__Aim__:
Count the lines in the listing below that contain the string "elev" with its case matched exactly, and reply with only the number.

__Data to use__:
--- begin ---

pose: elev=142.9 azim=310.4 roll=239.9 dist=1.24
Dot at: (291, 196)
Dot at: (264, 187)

--- end ---
--- begin ---

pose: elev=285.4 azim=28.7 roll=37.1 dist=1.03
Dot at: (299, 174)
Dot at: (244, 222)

--- end ---
--- begin ---

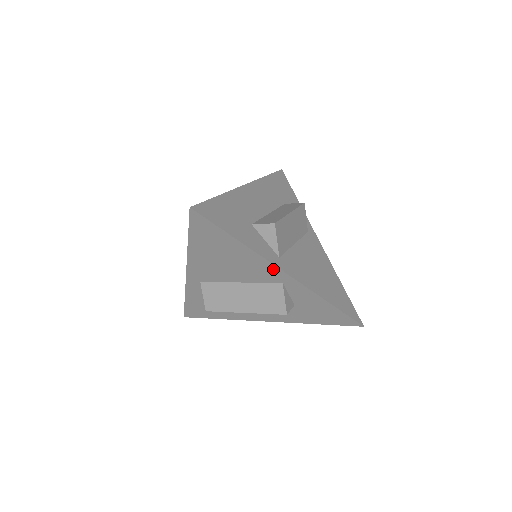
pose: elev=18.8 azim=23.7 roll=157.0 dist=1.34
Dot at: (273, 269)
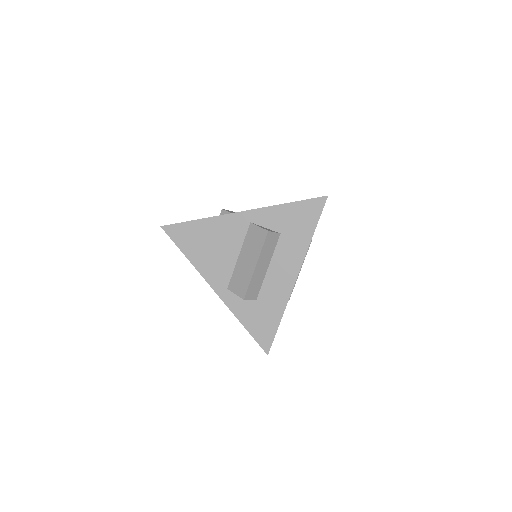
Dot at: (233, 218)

--- end ---

__Output for this exercise__:
3